Naked présente ces deux aspects. Mais ils sont surtout ses deux points forts, servant à cacher autre chose, non pas un petit vide scénaristique, mais surtout, un problème de longueur, qui rend le film parfois répétitif. C'est un peut (trop) long et ça se ressent. Et c'est bien dommage.
Car pour le reste je n'ai vraiment rien à lui reprocher. La caméra de Mike Leigh est virevoltante. Tantôt posée pour capter des plans d'une beauté incroyable (=> http://image.toutlecine.com/photos/n/a/k/naked-1993-02-g.jpg), tantôt en mouvement, souvent à l'épaule, pour coller au plus près des personnages. Tout est fluide, c'est maîtrisé de bout en bout, un exercice de style très réussi.
Bien sûr je suis obligé de consacrer un paragraphe à l'interprétation, et en particulier à celle de David Thewlis, tout simplement exceptionnelle. Pour faire simple, c'est une des plus fortes prestations d'acteurs qu'il m'ait été donné de voir au cinéma. Un charisme fou, une gueule incroyable, une capacité à enchaîner les mots impressionnante et une présence fantastique à l'écran.
Le reste du casting n'est pas en reste, mais Thewlis (et son accent magnifique) est clairement au dessus du lot.
Le cinéma de Mike Leigh se rapproche ici du cinéma de Ken Loach, en ce sens où il donne la parole à ceux qui ne l'ont habituellement pas. Qui se soucie du paumé de service, qui n'a ni travail, ni famille, ni point d'ancrage quelconque ? Et le rendre aussi cultivé, le fait apparaître proche de nous. comme si tous ce qu'il disait s'adressait à nous ; il est la voix de Mike Leigh, celui qui est chargé de transmettre le message du film.
Et justement, que nous raconte-t-il donc ?
Tout un tas de choses, des réfléxions qui, en règle général, ne sortent pas comme ça dans une conversation normale. C'est comme s'il était constamment sous drogue, une drogue qui le consume, mais qui le fait avancer, la vie elle-même. Et, en ce sens, la scène finale prend toute sa signification. La vie continue, quoi qu'il arrive. Même si les choses s'améliore, la vie continue. Et cette vie, Johnny l'a choisie. Ce sera celle faite de rencontres, que ce soit le jeune junkie qui cherche une femme en criant son prénom, où un gardien de nuit d'un grand immeuble, ou comme l'appelle Johnny, "a post modern gas chamber"
Car le message que transmet cette sorte de gourou est d'un pessimisme fort, ramenant souvent sa conversation à la bible et aux passages sur l'apocalypse.
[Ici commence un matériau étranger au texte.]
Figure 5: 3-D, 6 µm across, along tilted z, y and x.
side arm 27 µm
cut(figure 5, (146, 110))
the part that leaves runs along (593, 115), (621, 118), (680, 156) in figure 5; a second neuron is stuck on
Il en est tellement convainquant, par moment qu'on finirait par croire que la fin du monde a bien eu lieu en 1999. Une fin du monde au service de l'évolution humaine, inéluctable, elle marquerait la venue d'une nouvelle race, pour remplacer l'être humain. Une idée donc, non pas de fin du monde, mais d'extinction de l'humanité, idée qui se voit à travers les différents paysages, sales, glauques et très sombres, que nous peint Mike Leigh. Mais cette idée se transmet également à travers le personnage de psychopathe de Jeremy Smart/Sebastian Hawk. Il a décidé de mourir à 40 ans, pour ne pas vieillir, il refuse l'évolution et préfère donc l'extinction.
Naked est un film sombre, dans tous les sens du terme. Tant dans la forme que sur le fond, il ne laisse pas indifférent et peut choquer par plusieurs scènes. Mike Leigh ne refuse rien, et surtout pas les scènes de viols, qui sont filmées d'une façon très crue, et très violente.
Mais ce que je retiens, c'est l'image d'un film profondément marquant, un peu long, certes, mais soulevant tellement de questions, qu'il en est forcément intéressant.
La vie est mystérieuse. Je viens d'en voir le côté obscur.